The monk versus the panther
In any enrollment conversation there are two selves we have to hold:
- The Monk: wants to help everyone out of the goodness of their heart and coach for free
- The Panther: more like a hunter, understand that the sale will benefit both themselves and the client
Most coaches either do what Toku refers to as “spiritual bypass selling” (getting a No, backing off) or they show up as the hunter, which is received as pushy (getting a No, challenging client relentlessly). Both these aspects need to be held as true to have a powerful enrollment conversation that is rooted in service.

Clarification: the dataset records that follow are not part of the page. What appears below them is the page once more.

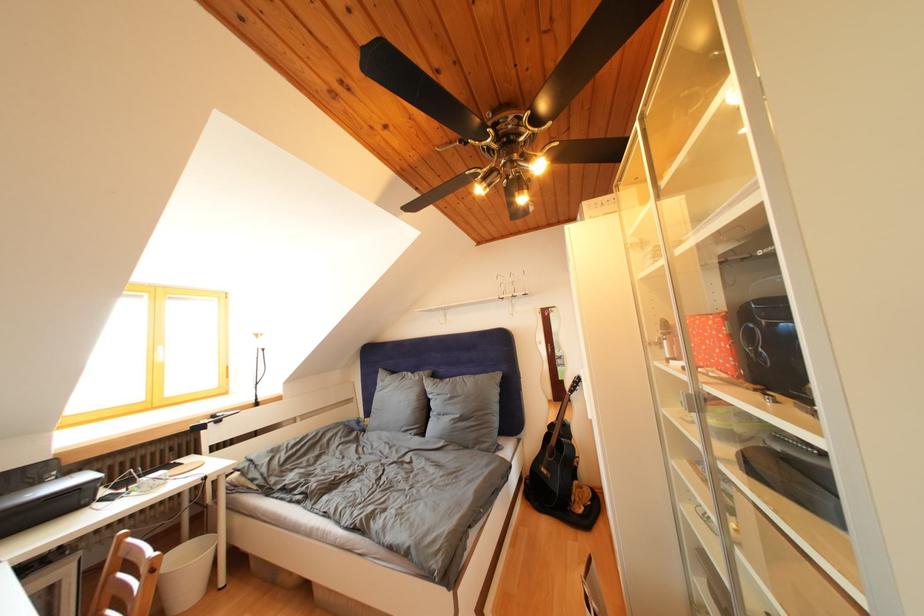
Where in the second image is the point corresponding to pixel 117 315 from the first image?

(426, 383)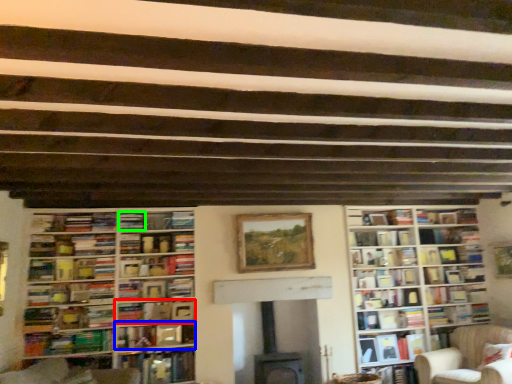
Question: Considering the real-world distances, which object is farthest from book (highlighted by a red box)? book (highlighted by a blue box) or book (highlighted by a green box)?

Choices:
 (A) book
 (B) book

Answer: (B)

To do this artfully, hold the part of you that really wants the sale and knows all the techniques for dealing with objections and simultaneously hold the part of you that wants to powerfully serve and stand for the client. In that tension you can make a bold stand and at the same time not come off as pushy.
The pressure in the container
Either during enrollment or at a later stage of the coaching relationship, the pressure of the container will crack something open in the client; in a way they won’t survive – the previous version of who they were will not be able to pass through the barrier you’ve created. Enrollment is therefore an opportunity to let them want to quit but move through the resistance and grow (even if they’ve said No).
The reason why the moment of commitment is so powerful for both you and your client is because that feeling of discomfort that you may be feeling (tense, afraid, judgement because you’re not fully present) is exactly what your client is going through in that moment.
The bottleneck of commitment creates a palpable sense of pressure. That tension is why this moment is so powerful – so the very thing that makes enrollment unenjoyable for you is exactly the thing that makes it so powerful.
Note: You have to coach beyond the Yes too – you need to increase the pressure of the container so you know they’re crossing over a threshold that’s meaningful.
The guilt of enrollment
Part of what can make enrollment feel icky is that many coaches try to do it “innocently” – as though they will not be indebted to their client. An important aspect of doing “honourable enrollment” is to take into account the balance of giving and taking; you’re receiving and are therefore in a place of obligation while they are giving and are therefore entitled.
This is not a bad thing – by owning the exchange and our position in it we honour the process of the client; when clients pay you they’re creating permission (permission to listen to their own inner wisdom and to change and evolve through the coaching relationship).
Feel the guilt, and say Yes to it. Take ownership. Choose the guilt in service of the client.
It’s also interesting to note that while guilt has a negative connotation, this can be questioned. Guilt is not objective, and is mostly to do with the family and culture we were raised in. Feeling guilty can just be a sign that we’re challenging the assumptions and beliefs we were given.
Final thoughts – three powerful practices:
- Sit with the question, How do I uncouple my need to say “I’m enough” from the gift I have to give (this is what makes it hard to sell ourselves).
- Bring more attention to the last 10% of the enrollment conversation; spend more time with coaching beyond Yes and No
- Find other coaches to practice with, to get feedback, help you with reflection etc.